I have an array of strings that is composed of number-like strings such as 010
. I am trying to build a 2D numpy array by creating an empty numpy array, and then filling in the rows with my array of strings. However, it seems like whenever I assign a row in the numpy array, it converts the number-like strings into numbers. The main issue with this behavior is that I am losing leading zeroes from my strings.
I wrote a simple example to show what is happening:
import numpy as np
num_rows = 5
arr = ["010", "011", "111", "100", "001"]
np_arr = np.empty((num_rows, len(arr)), dtype=str)

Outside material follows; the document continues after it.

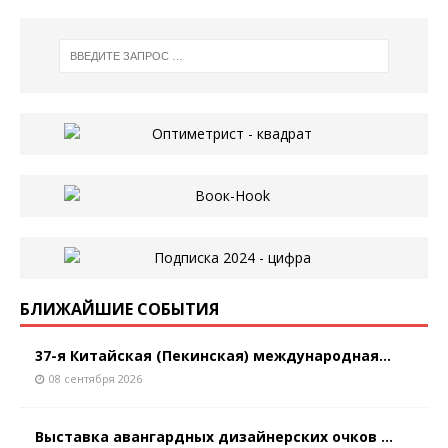
БЛИЖАЙШИЕ СОБЫТИЯ
37-я Китайская (Пекинская) международная...
08 сентября 2026
Выставка авангардных дизайнерских очков ...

for i in range(len(np_arr)):
np_arr[i] = arr
print(np_arr)
The resulting output is:
[['0' '0' '1' '1' '0']
['0' '0' '1' '1' '0']
['0' '0' '1' '1' '0']
['0' '0' '1' '1' '0']
['0' '0' '1' '1' '0']]
vs. the expected output:
[['010' '011' '111' '100' '001']
['010' '011' '111' '100' '001']
['010' '011' '111' '100' '001']
['010' '011' '111' '100' '001']
['010' '011' '111' '100' '001']]
I do not understand this behavior and am hoping to find a solution to my problem and understand if this type conversion is being done by numpy or by Python. I have tried quite a few variations to this small example but have not found a working solution.
Thanks!
CodePudding user response:
The issue is in the type of the array: you need to set an array-protocol type string, like <U3
: if you change dtype=str
to dtype='<U3'
it will work.
CodePudding user response:
Here's a solution:
num_rows = 5
arr = ["010", "011", "111", "100", "001"]
# Turn your array into a numpy array with dtype string.
n = np.array(arr, dtype=str)
# Repeat the row as many times as needed.
n = np.tile(n, num_rows).reshape(num_rows, len(n))
Let me know if you have any questions.
A note for the future is that in most cases, you can replace for
loops with NumPy functions, which tend to be faster due to vectorisation.